At our church, they recently implemented a new change, namely, not ringing any bell’s throughout the liturgy, i.e at the time of consecration, at the elevation of the body and blood of Christ. This seem’s improper. Does the pastor or Bishop has the authority to make such changes with the mass? Are there not general guidelines to follow? How should we go about correcting this situation, we are from the Diocese of Erie and it may be coming from the Bishop?
The bells are optional. I love the bells and am very happy that my pastor returned them when he came. It’s unfortunate that they are being surpressed in your parish. I hope it’s not coming from the bishop.
When it happened at our parish, it was because we had a new pastor. When one of the altar servers asked him why we didn’t have bells any more (none of the rest of us were brave enough to ask), he simply said that using the bells was an option that he did not wish to exercise.
I missed the bells at first, but no longer. His consecration is so reverent, so solemn, so beautiful that it gives me goosebumps much of the time.
Our parish just recently decided to go back to ringing the bells, and I really appreciate it.
Perhaps the change took place at the beginning of Lent? That might be the reason…
You should ask your pastor about it, though. We can give guesses here, but we don’t know the reason for sure: your pastor does.
Sometimes to NOT have it is better than having it…
Tell me, folks, how can you become reverent during the consecration if what you hear is not ringings but KLOK… KLOK…KLOK, KLOK…KLOK…KLOK, …:eek:
I almost burst into laughter when I first heard it. “What the heck was that?” Ahhhh…:banghead:
I love the bells
A few months ago one of the alterboys started to ring the bells at the consecration and something broke - the bells individually went bouncing down the steps and across the front of the church.
We once had a pastor who stopped the ringing of the bells, saying that he found the ringing to be a distraction.
I was happy to see their return with the new pastor.
Thanks everyone. I guess I had hoped it wasn’t an option. We were just told that in the latin mass it was necessary because everyone could always folllow the mass, but now that it is in the vernacular it isn’t necessary. I obviously disagree.
Ouch. You would rather your parish was being disobedient? I’d much rather know my pastor was choosing an option I didn’t care for than disobeying the directives.
I disagree too. The ringing of bells during the epiclesis and at the elevations of the Sacred Host and Chalice is a laudable custom which, in my opinion, should be retained. However, it is up to each celebrant to decide whether to include it or not.
He very well may have just discontinued their use during Lent.
There is that possibility that the practice was discontinued during Lent. My parish did that one year.
The bells are optional, however as stated above. My parish started using them when a member of the parish council asked our pastor if he could use them during the Mass.
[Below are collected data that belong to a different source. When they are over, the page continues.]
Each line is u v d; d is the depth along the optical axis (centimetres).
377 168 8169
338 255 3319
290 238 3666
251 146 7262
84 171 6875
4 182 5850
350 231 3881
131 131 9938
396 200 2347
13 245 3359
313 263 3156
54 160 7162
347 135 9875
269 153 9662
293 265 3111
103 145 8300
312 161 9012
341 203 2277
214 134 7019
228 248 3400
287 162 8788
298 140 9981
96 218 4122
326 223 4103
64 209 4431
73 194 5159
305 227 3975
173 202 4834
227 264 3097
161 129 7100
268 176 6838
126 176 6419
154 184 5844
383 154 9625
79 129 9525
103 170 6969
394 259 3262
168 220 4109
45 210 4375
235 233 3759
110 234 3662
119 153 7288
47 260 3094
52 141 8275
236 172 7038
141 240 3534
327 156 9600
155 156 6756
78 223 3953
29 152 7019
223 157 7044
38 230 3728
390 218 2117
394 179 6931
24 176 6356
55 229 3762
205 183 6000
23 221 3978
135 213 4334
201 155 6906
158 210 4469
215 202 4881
He said he would, and we use them at every Mass. However, we have that problem with altar servers not ringing the bells hard enough, or ringing them the wrong way. I think the sacristan should tell them/show them how to ring it the right way so it sounds pleasant and loud. I know some people get aggravated if they aren’t rung the right way, or aren’t loud enough.
I remember as an altar server having to ring the bells. But let us not get ahead of ourselves here. The Mass is about Jesus not the bells.
What I like about bells, is they are near impossible to mess up. Any kid old enough to serve can learn how to shake something. And at the same time, when done right, and with nice bells, they sound beautiful.
Also, bells aren’t entirely useless in a vernacular Mass. For example, I have taken to the custom of making a profound bow during consecration (while kneeling, I bow my head as far as possible without it hitting the pew in front of me). However, the elevation of the Eucharist was put into the Mass so that people could see and adore the consecrated Host and Chalice. So at this point, I look up. With bells, I simply look up when the bells ring (especially easy when done in the 1+1(or 3)+1 way, with the first at the bow, the second at the elevation, third at the genuflection). Without bells, I have to just time it right to make sure I look up before the priest lowers the host. This may seem like a nonproblem, but when some priests pause for 5 minutes before elevation, and others go right into it, its hard to judge sometimes.
However it has also been noted here that, even if your pastor did not get rid of this, the bells should stop being rung after Holy Thursday’s Gloria, at which time they may be replaced with a wooden clapper, until the Easter Vigil’s Gloria.